The Texas laws were passed with facial recognition in mind. Brian McCall, now chancellor of the Texas State University system, introduced both Texas bills during his tenure as a state representative.


“Legislation is seldom ahead of science, and in this case I felt it was absolutely necessary that legislation get ahead of common practice,” McCall said. “And in fact, we were concerned about how the market would use personally identifiable information.”

Said James Ferg-Cadima, a former attorney with the ACLU of Illinois who worked on drafting and lobbying for the BIPA: “Oddly enough, there was little voice from the private business sector.”

This corporate indifference might be a thing of the past. Tech companies of all stripes have grown more and more interested in biometrics. They’ve become more politically powerful, too: For instance, Facebook’s federal lobbying expenditures grew from $207,878 in 2009 to $9.34 million in 2014.

Testing the Illinois law

Asked about the privacy law cited in the Licata case, Jay Edelson, the managing partner of the firm representing the plaintiff, said: “The key thing to understand is that almost all privacy statutes are really consent statutes.” The lawsuit stands to determine precisely what kind of consent the Illinois law demands.
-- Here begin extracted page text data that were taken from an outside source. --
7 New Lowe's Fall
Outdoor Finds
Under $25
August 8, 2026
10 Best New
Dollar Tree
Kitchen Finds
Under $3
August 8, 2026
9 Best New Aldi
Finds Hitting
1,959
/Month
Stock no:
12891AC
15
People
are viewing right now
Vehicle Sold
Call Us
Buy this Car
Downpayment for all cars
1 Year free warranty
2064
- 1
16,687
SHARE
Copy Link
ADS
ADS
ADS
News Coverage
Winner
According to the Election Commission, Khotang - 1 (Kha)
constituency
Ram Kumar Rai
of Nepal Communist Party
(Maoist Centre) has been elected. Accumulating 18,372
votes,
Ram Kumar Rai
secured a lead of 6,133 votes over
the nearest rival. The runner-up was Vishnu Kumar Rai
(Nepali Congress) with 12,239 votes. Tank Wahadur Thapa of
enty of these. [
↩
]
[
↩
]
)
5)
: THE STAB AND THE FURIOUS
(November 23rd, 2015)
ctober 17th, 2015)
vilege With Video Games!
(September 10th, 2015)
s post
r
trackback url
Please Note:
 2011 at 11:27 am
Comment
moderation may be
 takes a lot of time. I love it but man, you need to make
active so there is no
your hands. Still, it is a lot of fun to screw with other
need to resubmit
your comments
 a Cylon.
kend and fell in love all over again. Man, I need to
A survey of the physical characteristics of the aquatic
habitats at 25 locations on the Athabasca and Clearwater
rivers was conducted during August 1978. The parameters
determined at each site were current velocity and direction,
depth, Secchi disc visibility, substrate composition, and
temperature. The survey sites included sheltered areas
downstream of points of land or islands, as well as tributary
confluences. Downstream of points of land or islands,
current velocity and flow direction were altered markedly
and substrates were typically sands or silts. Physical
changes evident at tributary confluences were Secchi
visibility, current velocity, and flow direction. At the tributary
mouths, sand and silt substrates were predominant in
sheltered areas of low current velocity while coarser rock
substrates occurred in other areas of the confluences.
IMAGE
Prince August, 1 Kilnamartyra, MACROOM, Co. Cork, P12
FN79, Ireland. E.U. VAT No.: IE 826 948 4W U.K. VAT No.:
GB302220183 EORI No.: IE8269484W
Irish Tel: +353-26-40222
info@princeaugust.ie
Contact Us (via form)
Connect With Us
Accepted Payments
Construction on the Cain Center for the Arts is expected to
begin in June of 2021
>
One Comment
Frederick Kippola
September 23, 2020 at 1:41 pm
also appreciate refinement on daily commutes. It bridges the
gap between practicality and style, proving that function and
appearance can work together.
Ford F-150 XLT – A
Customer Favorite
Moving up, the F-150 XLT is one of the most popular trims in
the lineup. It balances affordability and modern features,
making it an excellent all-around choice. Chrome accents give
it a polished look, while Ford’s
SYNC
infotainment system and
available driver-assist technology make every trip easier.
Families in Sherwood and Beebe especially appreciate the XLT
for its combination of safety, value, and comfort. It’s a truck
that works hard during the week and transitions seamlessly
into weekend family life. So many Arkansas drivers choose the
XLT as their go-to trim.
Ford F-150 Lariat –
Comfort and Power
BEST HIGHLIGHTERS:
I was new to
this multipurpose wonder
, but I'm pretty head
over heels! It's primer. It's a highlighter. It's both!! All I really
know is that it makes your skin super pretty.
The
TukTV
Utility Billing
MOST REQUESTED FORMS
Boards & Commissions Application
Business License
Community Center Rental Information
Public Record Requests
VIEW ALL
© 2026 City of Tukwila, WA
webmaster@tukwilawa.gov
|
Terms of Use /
If the court finds that Facebook can be sued for violating the Illinois biometrics law, and that its opt-out consent framework for Tag Suggestions violated the law, it may upend the practices of one of the world’s largest Internet companies, one that is possibly the single largest user of commercial facial recognition technology. And if the lawsuit fails for one reason or another, it would emphasize that regulation of facial recognition needs to take place on a federal level if it is to happen at all. Either way, there’s a chance this lawsuit will end up shaping the future of facial recognition technology.


Ben Sobel is a researcher and incoming Google Policy Fellow at the Center on Privacy and Technology at Georgetown Law. He writes occasionally for the Washington Post’s Technology section.